(Beginning of EXERCISE DATA)

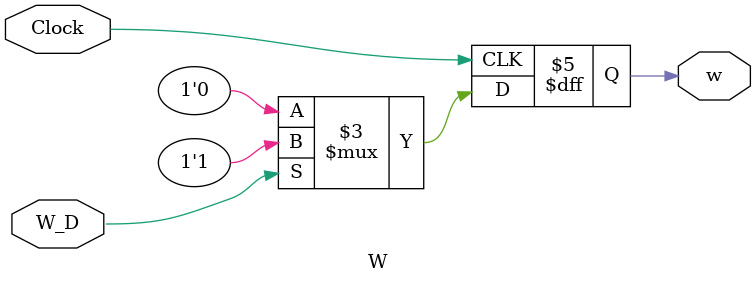
<source format=v>
module W (W_D, Clock, w);
	input W_D, Clock; 
	output reg w;

	always @(posedge Clock) begin 
		if(W_D) begin //W_D habilita escritas na memÃ³ria
			w = 1'b1;
		end
		else begin
			w = 1'b0;
		end
	end
endmodule

</source>
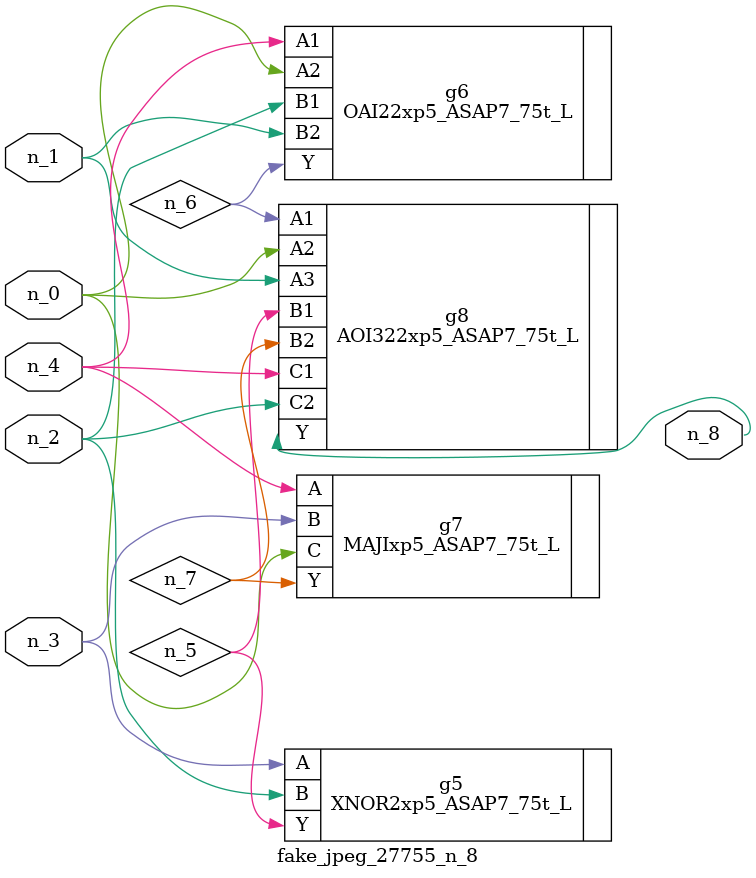
<source format=v>
module fake_jpeg_27755_n_8 (n_3, n_2, n_1, n_0, n_4, n_8);

input n_3;
input n_2;
input n_1;
input n_0;
input n_4;

output n_8;

wire n_6;
wire n_5;
wire n_7;

XNOR2xp5_ASAP7_75t_L g5 ( 
.A(n_3),
.B(n_2),
.Y(n_5)
);

OAI22xp5_ASAP7_75t_L g6 ( 
.A1(n_4),
.A2(n_0),
.B1(n_2),
.B2(n_1),
.Y(n_6)
);

MAJIxp5_ASAP7_75t_L g7 ( 
.A(n_4),
.B(n_3),
.C(n_0),
.Y(n_7)
);

AOI322xp5_ASAP7_75t_L g8 ( 
.A1(n_6),
.A2(n_0),
.A3(n_1),
.B1(n_5),
.B2(n_7),
.C1(n_4),
.C2(n_2),
.Y(n_8)
);


endmodule
</source>
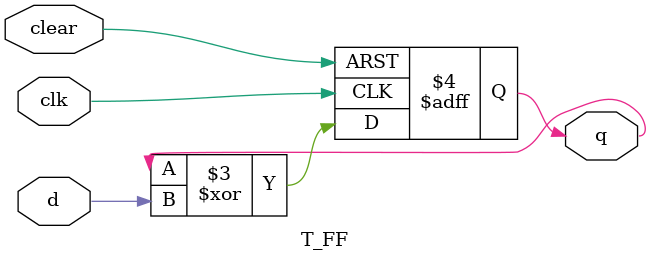
<source format=v>
module part3(SW,KEY,HEX0,HEX1);
	input [0:0]KEY;
	input [1:0]SW;
	output [6:0]HEX0,HEX1;
	wire [7:0]Q;
	T_FF t0(SW[0],KEY[0],SW[1],Q[0]);
	T_FF t1(SW[0],KEY[0],SW[1]&Q[0],Q[1]);
	T_FF t2(SW[0],KEY[0],SW[1]&Q[0]&Q[1],Q[2]);
	T_FF t3(SW[0],KEY[0],SW[1]&Q[0]&Q[1]&Q[2],Q[3]);
	T_FF t4(SW[0],KEY[0],SW[1]&Q[0]&Q[1]&Q[2]&Q[3],Q[4]);
	T_FF t5(SW[0],KEY[0],SW[1]&Q[0]&Q[1]&Q[2]&Q[3]&Q[4],Q[5]);
	T_FF t6(SW[0],KEY[0],SW[1]&Q[0]&Q[1]&Q[2]&Q[3]&Q[4]&Q[5],Q[6]);
	T_FF t7(SW[0],KEY[0],SW[1]&Q[0]&Q[1]&Q[2]&Q[3]&Q[4]&Q[5]&Q[6],Q[7]);
	hexdisplay h0(Q[3:0],HEX0[6:0]);
	hexdisplay h1(Q[7:4],HEX1[6:0]);
endmodule

module T_FF(clear,clk,d,q);
	input d,clear,clk;
	output reg q;
	always@(posedge clk, negedge clear)
	begin
		if(~clear)
			q <= 1'b0;
		else
			q <= q ^ d;
	end
endmodule
</source>
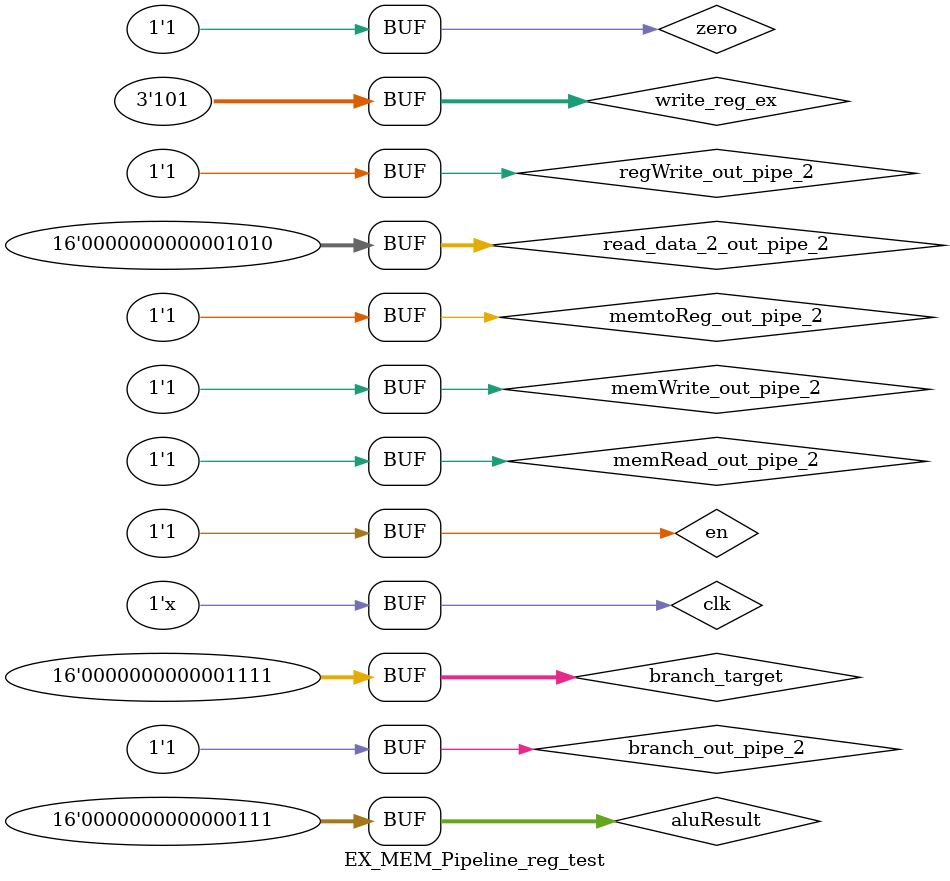
<source format=v>
`timescale 1ns / 1ps


module EX_MEM_Pipeline_reg_test;

	// Inputs
	reg clk;
	reg en;
	reg branch_out_pipe_2;
	reg memWrite_out_pipe_2;
	reg memRead_out_pipe_2;
	reg memtoReg_out_pipe_2;
	reg regWrite_out_pipe_2;
	reg zero;
	reg [15:0] branch_target;
	reg [15:0] aluResult;
	reg [15:0] read_data_2_out_pipe_2;
	reg [2:0] write_reg_ex;

	// Outputs
	wire branch_out_pipe_3;
	wire memWrite_out_pipe_3;
	wire memRead_out_pipe_3;
	wire memtoReg_out_pipe_3;
	wire regWrite_out_pipe_3;
	wire zero_out_pipe_3;
	wire [15:0] branch_target_out_pipe_3;
	wire [15:0] aluResult_out_pipe_3;
	wire [15:0] read_data_2_out_pipe_3;
	wire [2:0] write_reg_ex_out_pipe_3;

	// Instantiate the Unit Under Test (UUT)
	EX_MEM_Pipeline_reg uut (
		.clk(clk), 
		.en(en), 
		.branch_out_pipe_2(branch_out_pipe_2), 
		.memWrite_out_pipe_2(memWrite_out_pipe_2), 
		.memRead_out_pipe_2(memRead_out_pipe_2), 
		.memtoReg_out_pipe_2(memtoReg_out_pipe_2), 
		.regWrite_out_pipe_2(regWrite_out_pipe_2), 
		.zero(zero), 
		.branch_target(branch_target), 
		.aluResult(aluResult), 
		.read_data_2_out_pipe_2(read_data_2_out_pipe_2), 
		.write_reg_ex(write_reg_ex), 
		.branch_out_pipe_3(branch_out_pipe_3), 
		.memWrite_out_pipe_3(memWrite_out_pipe_3), 
		.memRead_out_pipe_3(memRead_out_pipe_3), 
		.memtoReg_out_pipe_3(memtoReg_out_pipe_3), 
		.regWrite_out_pipe_3(regWrite_out_pipe_3), 
		.zero_out_pipe_3(zero_out_pipe_3), 
		.branch_target_out_pipe_3(branch_target_out_pipe_3), 
		.aluResult_out_pipe_3(aluResult_out_pipe_3), 
		.read_data_2_out_pipe_3(read_data_2_out_pipe_3), 
		.write_reg_ex_out_pipe_3(write_reg_ex_out_pipe_3)
	);

	initial begin
		// Initialize Inputs
		clk = 0;
		en = 0;
		branch_out_pipe_2 = 1;
		memWrite_out_pipe_2 = 1;
		memRead_out_pipe_2 = 1;
		memtoReg_out_pipe_2 = 1;
		regWrite_out_pipe_2 = 1;
		zero = 1;
		branch_target = 15;
		aluResult = 7;
		read_data_2_out_pipe_2 = 10;
		write_reg_ex = 5;

		// Wait 100 ns for global reset to finish
		#100;
		en = 1;
        
		// Add stimulus here

	end
   always #10 clk = ~clk;   
endmodule


</source>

(End of EXERCISE DATA)

→ **DESCRIPTION OF THE TASK**
If a line in the records includes the string "always", copy it.

→ **ANSWER BELOW**
	always @(posedge Clock) begin 
	always@(posedge clk, negedge clear)
   always #10 clk = ~clk;   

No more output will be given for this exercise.